Financial Performance Highlights
Full Year FY26 (Year-ending March 2026):
- Total Income: ₹393.1 crores, representing a growth of 44.62% year-on-year.
- Profit After Tax (PAT): ₹28.49 crores, a growth of 360.9% over FY25.
- EBITDA: ₹66.38 crores, a 159% increase over FY25.
- EBITDA Margin: 16.89%, an improvement of 747 basis points year-on-year.
- Caustic Soda Volume: 84,690 metric tons, up 29.7% over FY25.
Q4 FY26 (Quarter-ending March 2026):
- Total Income: ₹97.75 crores, up 22.3% year-on-year.
- PAT: ₹4.39 crores, up 68.64% over Q4 FY25.
- EBITDA: ₹13.72 crores.
- EBITDA Margin: 14.03%, up 247 basis points quarter-on-quarter.
- Caustic Soda Volume: 20,935 metric tons, up 8.72% year-on-year.
Balance Sheet Position (as of 31 March 2026)
- Shareholders' Funds: ₹242.52 crores (up from ₹181.67 crores a year ago).
- Total Assets: ₹478.7 crores.
- Long-term Debt: ₹96.37 crores.
- Short-term Borrowings: ₹65.58 crores.
- Debt-to-Equity Ratio: Approximately 0.67x.
- Capital Work-in-Progress: ₹43.85 crores.
Operational and Strategic Updates
Renewable Energy Initiatives:
- Power and fuel costs accounted for 61% of production cost structure in FY25, reduced to approximately 42% in FY26 through renewable integration.
- A 21 MW solar plant in Rajasthan is expected to be commissioned by mid-June 2026.
- Upon commissioning, total captive renewable capacity will be 37 MW plus 10 MW from a group captive project, increasing renewable energy share to 40-45% of total power requirements.
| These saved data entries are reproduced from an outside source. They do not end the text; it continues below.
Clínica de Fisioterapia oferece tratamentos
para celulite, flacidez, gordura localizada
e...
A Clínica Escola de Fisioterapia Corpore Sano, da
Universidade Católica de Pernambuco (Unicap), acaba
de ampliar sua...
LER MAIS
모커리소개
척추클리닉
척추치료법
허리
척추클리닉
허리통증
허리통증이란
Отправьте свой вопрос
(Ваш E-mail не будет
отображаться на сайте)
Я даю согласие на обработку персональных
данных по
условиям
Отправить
- This is expected to further reduce energy cost per ton and improve EBITDA margins sustainably.
Capacity Expansion & Capex:
- Total capex outlay of ₹315 crores from FY24 to FY27-28 is on track.
- First phase of ₹150 crores covering 90 TPD caustic soda expansion and 16 MW solar plant completed.
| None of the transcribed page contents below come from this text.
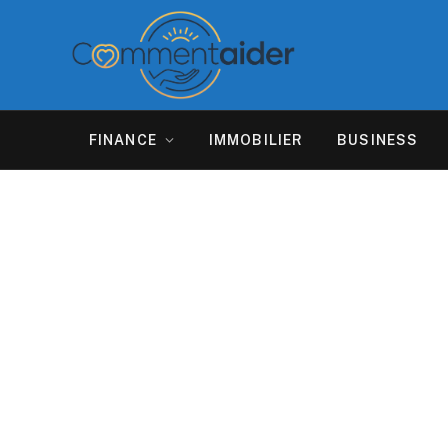
FINANCE
IMMOBILIER
BUSINESS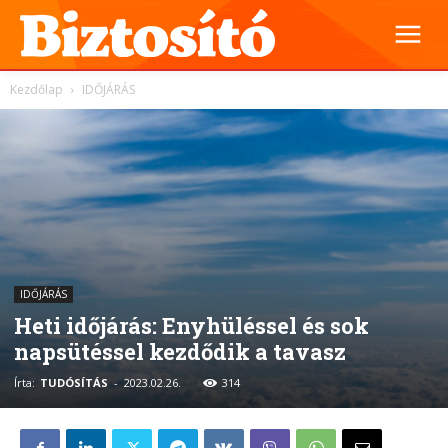
Kezdőlap
IDŐJÁRÁS
IDŐJÁRÁS
Heti időjárás: Enyhüléssel és sok
napsütéssel kezdődik a tavasz
Írta:
TUDÓSÍTÁS
-
2023.02.26.
314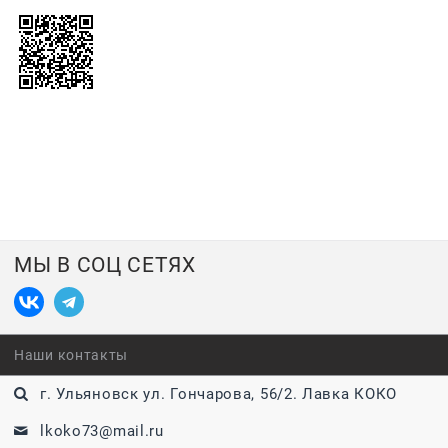
МЫ В СОЦ СЕТЯХ
Наши контакты
г. Ульяновск ул. Гончарова, 56/2. Лавка КОКО
lkoko73@mail.ru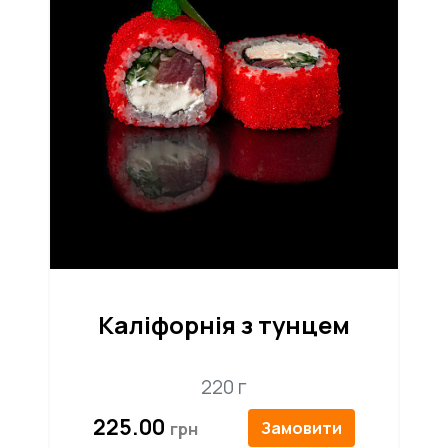
Каліфорнія з тунцем
220 г
225.00
Замовити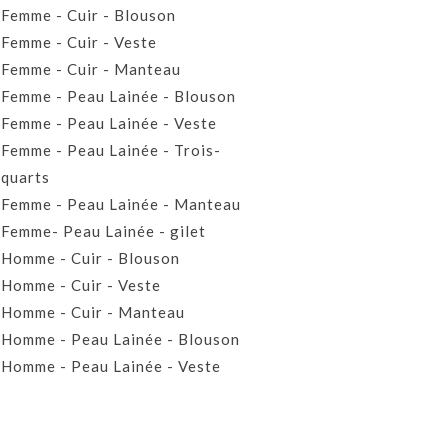
Femme - Cuir - Blouson
Femme - Cuir - Veste
Femme - Cuir - Manteau
Femme - Peau Lainée - Blouson
Femme - Peau Lainée - Veste
Femme - Peau Lainée - Trois-
quarts
Femme - Peau Lainée - Manteau
Femme- Peau Lainée - gilet
Homme - Cuir - Blouson
Homme - Cuir - Veste
Homme - Cuir - Manteau
Homme - Peau Lainée - Blouson
Homme - Peau Lainée - Veste
Homme - Peau Lainée - Manteau
Homme - Peau Lainée- Gilet
Prêt-à-porter Cuir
- Second phase includes 21 MW captive solar plant, CPW capacity expansion from 50 to 100 tons per day, and a further 100 TPD expansion of the caustic soda plant.
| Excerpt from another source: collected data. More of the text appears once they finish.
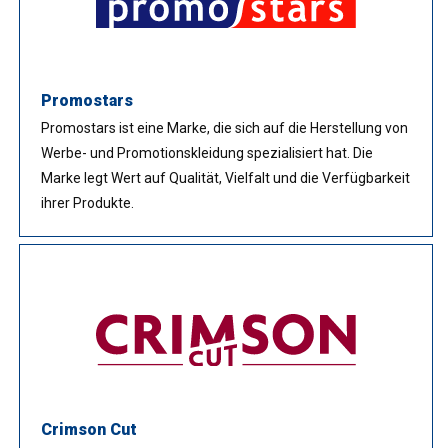
Promostars
Promostars ist eine Marke, die sich auf die Herstellung von
Werbe- und Promotionskleidung spezialisiert hat. Die
Marke legt Wert auf Qualität, Vielfalt und die Verfügbarkeit
ihrer Produkte.
Crimson Cut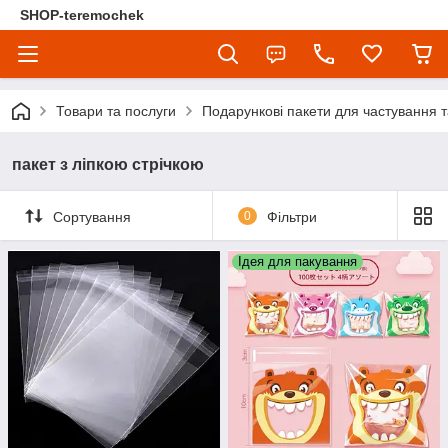
SHOP-teremochek
Товари та послуги
Подарункові пакети для частування т
пакет з ліпкою стрічкою
Сортування
0
Фільтри
Ідея для пакування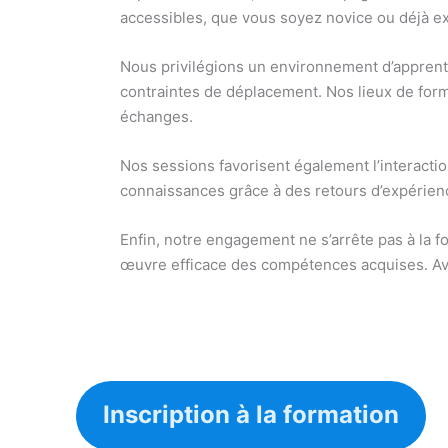
accessibles, que vous soyez novice ou déjà ex
Nous privilégions un environnement d’apprentis
contraintes de déplacement. Nos lieux de form
échanges.
Nos sessions favorisent également l’interactio
connaissances grâce à des retours d’expérience
Enfin, notre engagement ne s’arrête pas à la 
œuvre efficace des compétences acquises. Ave
Inscription à la formation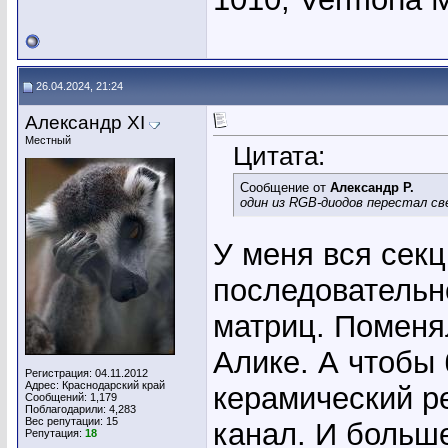
26.04.2024, 21:24
Александр XI
Местный
Цитата:
Сообщение от
Александр Р.
один из RGB-диодов перестал с
У меня вся секц
последовательн
матриц. Поменял
Алике. А чтобы
Регистрация: 04.11.2012
Адрес: Краснодарский край
керамический ре
Сообщений: 1,179
Поблагодарили: 4,283
Вес репутации:
15
канал. И больше
Репутация:
18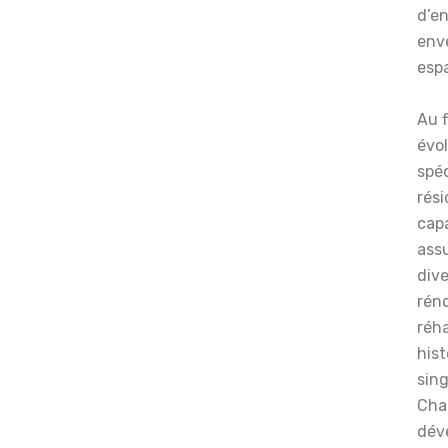
d’e
enve
esp
Au f
évol
spéc
rési
capa
ass
dive
rén
réha
hist
sing
Cha
dév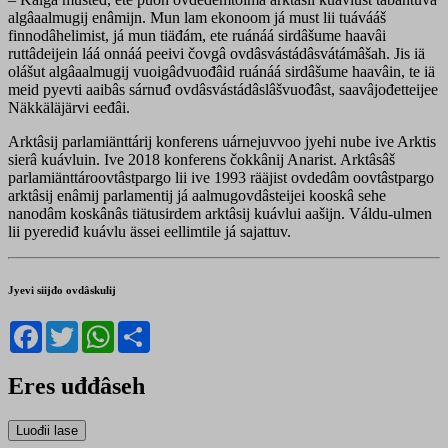
algâaalmugij enâmijn. Mun lam ekonoom já must lii tuávááš
finnodâhelimist, já mun tiäđám, ete ruánáá sirdâšume haavâi
ruttâdeijein láá onnáá peeivi čovgâ ovdâsvástádâsvátámâšah. Jis iä
olášut algâaalmugij vuoigâdvuođâid ruánáá sirdâšume haavâin, te iä
meid pyevti aaibâs sárnuđ ovdâsvástádâslâšvuođâst, saavâjođetteijee
Näkkäläjärvi eeđâi.
Arktâsij parlamiänttárij konferens uárnejuvvoo jyehi nube ive Arktis
sierâ kuávluin. Ive 2018 konferens čokkânij Anarist. Arktâsâš
parlamiänttároovtâstpargo lii ive 1993 rääjist ovdedâm oovtâstpargo
arktâsij enâmij parlamentij já aalmugovdâsteijei kooskâ sehe
nanodâm koskânâs tiätusirdem arktâsij kuávlui aašijn. Váldu-ulmen
lii pyerediđ kuávlu ässei eellimtile já sajattuv.
Jyevi siijđo ovdâskulij
Facebook
Twitter
WhatsApp
Share
Eres uđđâseh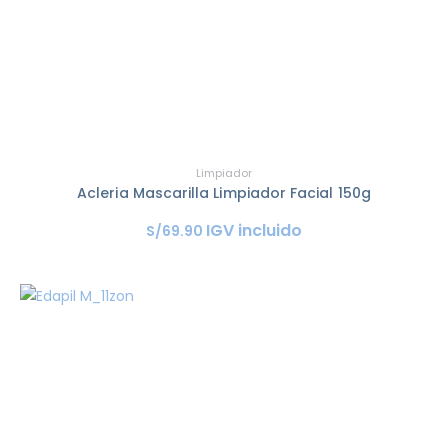
Limpiador
Acleria Mascarilla Limpiador Facial 150g
IGV incluido
S/
69
.
90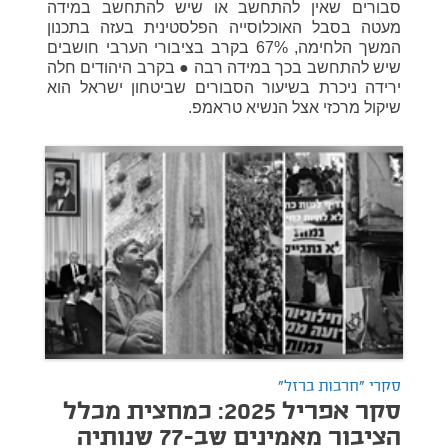
סבורים שאין להתחשב או שיש להתחשב במידה
מעטה בסבל האוכלוסייה הפלסטינית בעזה בתכנון
המשך הלחימה, 67% בקרב בציבורי הערבי חושבים
שיש להתחשב בכך במידה רבה ● בקרב היהודים חלה
ירידה ניכרת בשיעור הסבורים שביטחון ישראל הוא
שיקול מרכזי אצל הנשיא טראמפ.
סקרי "חרבות ברזל"
סקר אפריל 2025: כמחצית מכלל
הציבור מאמינים שב-77 שנותיה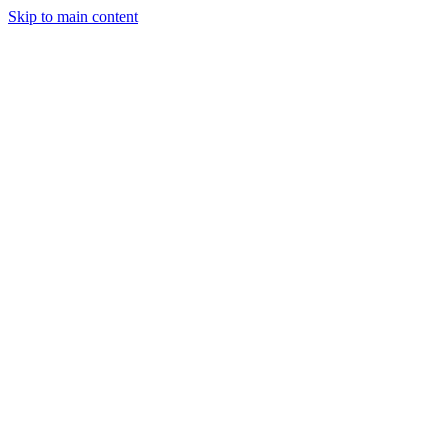
Skip to main content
- Post-expansion, total installed capacity will be 360 tons per day (after decommissioning an old 40-ton plant).
- Projects are funded through internal accruals and debt.
Market & Demand Environment:
- Growth was driven by strong demand from key end-user sectors: aluminum, paper, textiles, and pharmaceuticals.
- The company serves the North Indian market, which provides a structural competitive advantage due to freight economics.
- India has transformed from a net importer to a net exporter of caustic soda.
- Management is optimistic about the demand environment for FY27, with improving realizations on a quarter-on-quarter basis.
Q&A Session Key Points
Energy Cost Accounting: A shortfall of 97 lakh units from a consortium project was accounted for as per the share purchase agreement. Full units are expected from June 2026 onwards.
Utilization & Growth: Current capacity utilization is around 80-85%. No new capacity is expected in North India for the next 2-2.5 years, supporting positive demand outlook.
Sulfuric Acid Project: Plans for sulfuric acid capacity have been deferred due to volatile global sulfur prices and geopolitical situations.
Pricing Trends: Caustic soda prices remain elevated (12-15% higher than pre-war levels) despite a correction from March peaks. No significant shift from export to domestic capacity is observed.
Margin Compression in Q4: The sequential decline from Q3's >20% EBITDA margin to Q4's 14.03% was attributed to higher grid electricity rates effective October 2025, a temporary shutdown of an electrolyzer for renovation, and slightly lower caustic soda prices.
Raw Material Inflation: Key raw material salt (11-12% of production cost) is under yearly contract with stable prices. Other purification chemicals saw price inflation of 20-30%, but with minimal overall cost impact.
Cost of Debt: The current average cost of debt is approximately 8%. An additional long-term debt of ₹90 crores is being raised for capex.
ESG & Commercial Benefits: The company's renewable energy investments provide tangible cost savings alongside ESG benefits, with customers increasingly seeking green credentials.
Industry Outlook: New large-scale capacity additions in India are focused on captive chlorine consumption for downstream products (like PVC) and exports, minimizing risks of domestic oversupply. Pricing is evaluated on an Electrochemical Unit (ECU) basis, where caustic soda and chlorine prices often offset each other.